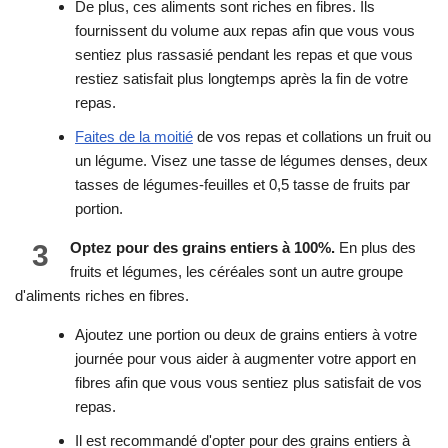
De plus, ces aliments sont riches en fibres. Ils
fournissent du volume aux repas afin que vous vous
sentiez plus rassasié pendant les repas et que vous
restiez satisfait plus longtemps après la fin de votre
repas.
Faites de la moitié
de vos repas et collations un fruit ou
un légume. Visez une tasse de légumes denses, deux
tasses de légumes-feuilles et 0,5 tasse de fruits par
portion.
3
Optez pour des grains entiers à 100%.
En plus des
fruits et légumes, les céréales sont un autre groupe
d'aliments riches en fibres.
Ajoutez une portion ou deux de grains entiers à votre
journée pour vous aider à augmenter votre apport en
fibres afin que vous vous sentiez plus satisfait de vos
repas.
Il est recommandé d'opter pour des grains entiers à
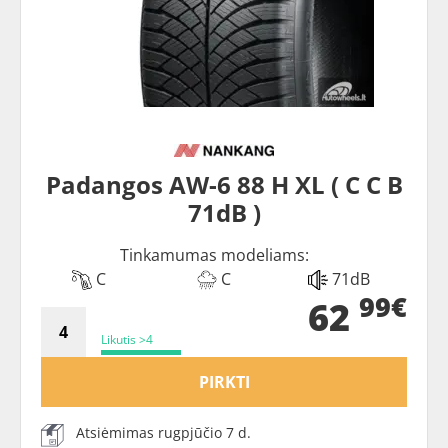
Padangos AW-6 88 H XL ( C C B
71dB )
Tinkamumas modeliams:
C
C
71dB
99€
62
Likutis >4
PIRKTI
Atsiėmimas rugpjūčio 7 d.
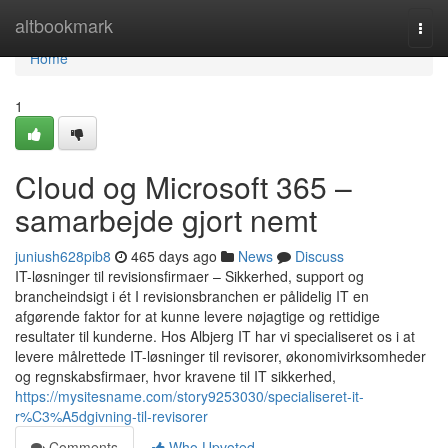
Home
altbookmark
Togg
navi
Home
1
Cloud og Microsoft 365 –
samarbejde gjort nemt
juniush628pib8
465 days ago
News
Discuss
IT-løsninger til revisionsfirmaer – Sikkerhed, support og
brancheindsigt i ét I revisionsbranchen er pålidelig IT en
afgørende faktor for at kunne levere nøjagtige og rettidige
resultater til kunderne. Hos Albjerg IT har vi specialiseret os i at
levere målrettede IT-løsninger til revisorer, økonomivirksomheder
og regnskabsfirmaer, hvor kravene til IT sikkerhed,
https://mysitesname.com/story9253030/specialiseret-it-
r%C3%A5dgivning-til-revisorer
Comments
Who Upvoted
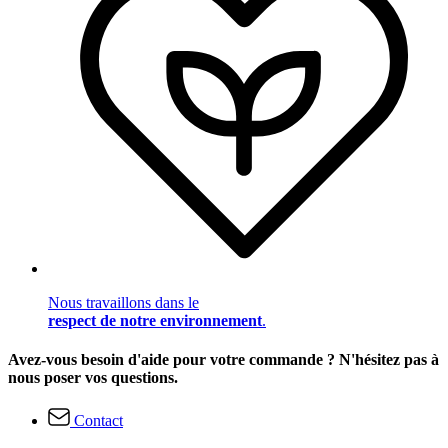
Nous travaillons dans le
respect de notre environnement
.
Avez-vous besoin d'aide pour votre commande ? N'hésitez pas à
nous poser vos questions.
Contact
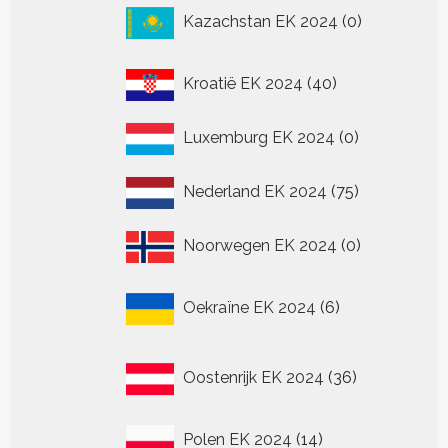
0
Kazachstan EK 2024
0
producten
40
Kroatië EK 2024
40
producten
0
Luxemburg EK 2024
0
producten
75
Nederland EK 2024
75
producten
0
Noorwegen EK 2024
0
producten
6
Oekraïne EK 2024
6
producten
36
Oostenrijk EK 2024
36
producten
14
Polen EK 2024
14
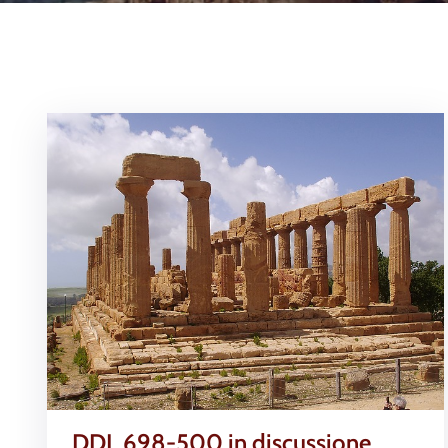
DDL 698-500 in discussione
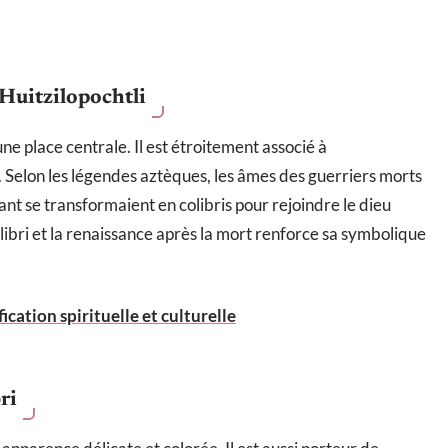
é Huitzilopochtli
 une place centrale. Il est étroitement associé à
eil. Selon les légendes aztèques, les âmes des guerriers morts
 se transformaient en colibris pour rejoindre le dieu
colibri et la renaissance après la mort renforce sa symbolique
fication spirituelle et culturelle
ri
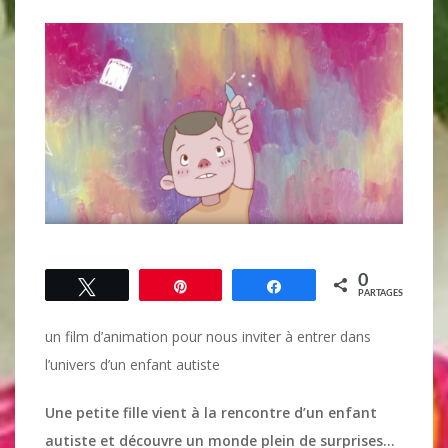
0
Tweetez
Épingle
Partagez
PARTAGES
un film d’animation pour nous inviter à entrer dans
l’univers d’un enfant autiste
Une petite fille vient à la rencontre d’un enfant
autiste et découvre un monde plein de surprises…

Exercise prompt — Look over the data above and show each line that contains "portion".

Written response —
portion.
Ajoutez une portion ou deux de grains entiers à votre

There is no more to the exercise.